Under each resolution, data points are stored in a columnar fashion, with multiple values per keys. A group of data points under the same KV key is called a slab. Each source has its different set of slabs.

Each resolution uses a different slab size:

10s resolution uses a 1 hour slab (each key storing 1 hour worth of data, i.e. max 360 values)
30mn resolution uses a 24 hour slab (each key storing 24 hours of data, i.e. max 48 values)

(There are 4 resolutions currently implemented in the code. 10s and 30mn are used for real-world deployments; 1ns and 50ns resolutions are also implemented for testing.)

For each resolution, there is also a configurable maximum age of slabs: when that maximum is reached, every time a new slab is added, the oldest slab is "rolled up" into the newest slab of a coarser resolution. Rolling up means multiple consecutive data points are averaged/interpolated together and only the result is stored. This is the algorithm that compresses the data over time.

These configuration knobs are cluster settings:

timeseries.storage.resolution_10s.ttl is the maximum age of values stored at the 10s resolution. Data older than this is subject to rollup to the 30mn resolution.

The default is 10 days.
timeseries.storage.resolution_30m.ttl is the maximum age of values stored at the 30mn resolution. Data older than this is subject to deletion (because we don't have a coarser resolution implemented).

The default is 90 days.

Data storage

Each timeseries is stored as a sequence of KV pairs, as defined by the algorithm above:

/System/tsd/<name>/<resolution>/<start_timestamp>/<source>

(Note: this is the low-level encoding. When using cockroach debug keys, the pretty-printed output inverts the order of the key, placing the <source> component prior to the resolution in the output. However, this is just a display artifact.
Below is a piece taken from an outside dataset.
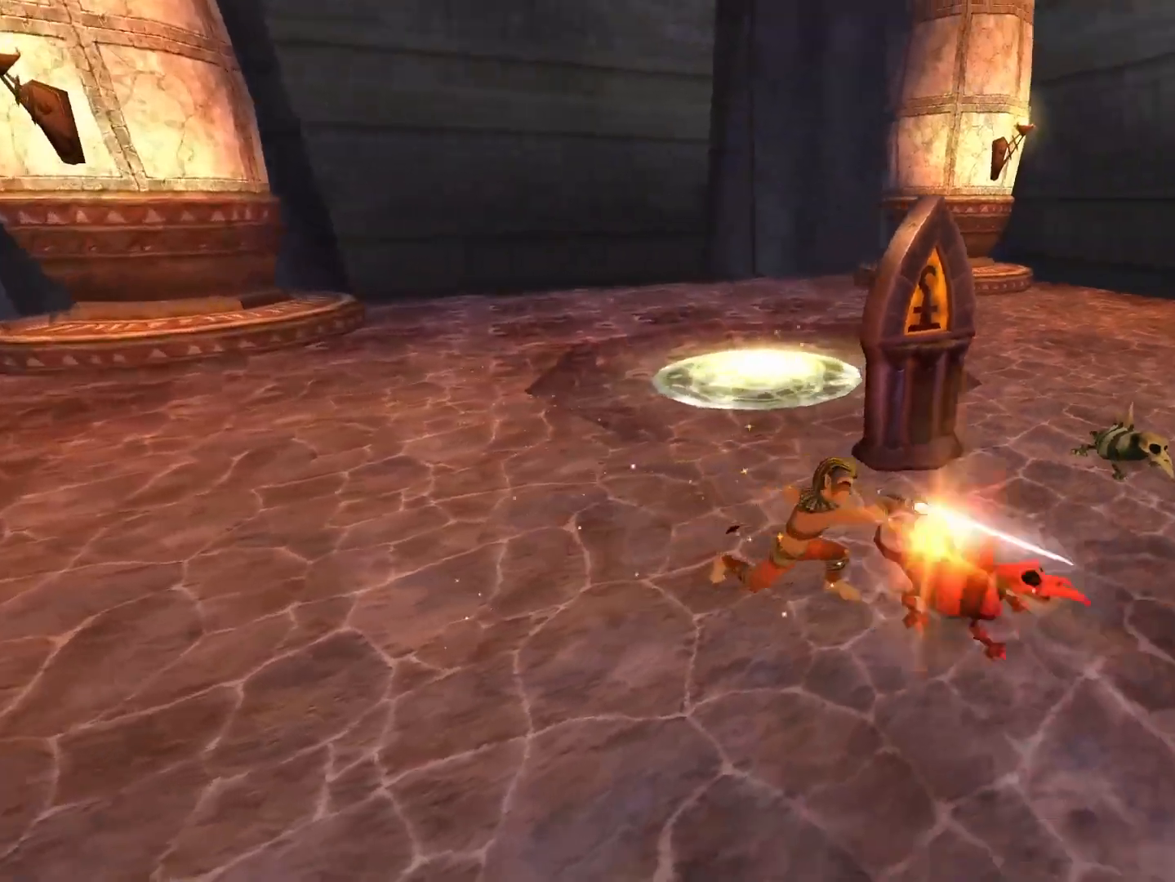
{"buttons": [], "left_stick": "up-right", "right_stick": "center", "events": [[33, "left_stick", "right"], [133, "left_stick", "up-right"], [200, "B", "down"], [367, "B", "up"]]}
In storage, the source is at the end.)

For example, the metric cr.node.sql.new_conns is stored under /System/tsd/cr.node.sql.new_conns/....

If we look at the keyspace with all configurations set to defaults, we will see:

the 10s resolution data, split into 1-hour slabs, up to 240 pairs (1 per hour over 10 days); for example:

  //System/tsd/cr.node.sql.new_conns/10s/2022-08-11T10:00:00Z/1
  //System/tsd/cr.node.sql.new_conns/10s/2022-08-11T10:00:00Z/2
  //System/tsd/cr.node.sql.new_conns/10s/2022-08-11T10:00:00Z/3
  //System/tsd/cr.node.sql.new_conns/10s/2022-08-11T11:00:00Z/1
  //System/tsd/cr.node.sql.new_conns/10s/2022-08-11T11:00:00Z/2
  //System/tsd/cr.node.sql.new_conns/10s/2022-08-11T11:00:00Z/3
  //System/tsd/cr.node.sql.new_conns/10s/2022-08-11T12:00:00Z/1
  //System/tsd/cr.node.sql.new_conns/10s/2022-08-11T12:00:00Z/2
  //System/tsd/cr.node.sql.new_conns/10s/2022-08-11T12:00:00Z/3
  ...
  //System/tsd/cr.node.sql.new_conns/10s/2022-08-21T08:00:00Z/1
  //System/tsd/cr.node.sql.new_conns/10s/2022-08-21T08:00:00Z/2
  //System/tsd/cr.node.sql.new_conns/10s/2022-08-21T08:00:00Z/3
  //System/tsd/cr.node.sql.new_conns/10s/2022-08-21T09:00:00Z/1
  //System/tsd/cr.node.sql.new_conns/10s/2022-08-21T09:00:00Z/2
  //System/tsd/cr.node.sql.new_conns/10s/2022-08-21T09:00:00Z/3

Notice: for each timestamp, there's one key per source (node).

Under each of these keys, there are up to 360 data points (1 per 10 second interval, up to 1 hour). The actual data storage is a bit more complex than a simple array of floats, see the doc on roachpb.InternalTimeSeriesData for details.

the 30m resolution data, split into 24-hour slabs, up to 90 pairs (1 per day over 90 days); for example:

 //System/tsd/cr.node.sql.new_conns/30m/2022-06-11T00:00:00Z/1
 //System/tsd/cr.node.sql.new_conns/30m/2022-06-11T00:00:00Z/2
 //System/tsd/cr.node.sql.new_conns/30m/2022-06-11T00:00:00Z/3
 ...
 //System/tsd/cr.node.sql.new_conns/30m/2022-08-10T00:00:00Z/1
 //System/tsd/cr.node.sql.new_conns/30m/2022-08-10T00:00:00Z/2
 //System/tsd/cr.node.sql.new_conns/30m/2022-08-10T00:00:00Z/3

Under each of these keys there are up to 48 data points (1 per 30m interval, up to 1 day).

Low-level KV operations

The ts writes are not subject to MVCC logic otherwise afforded to SQL writes.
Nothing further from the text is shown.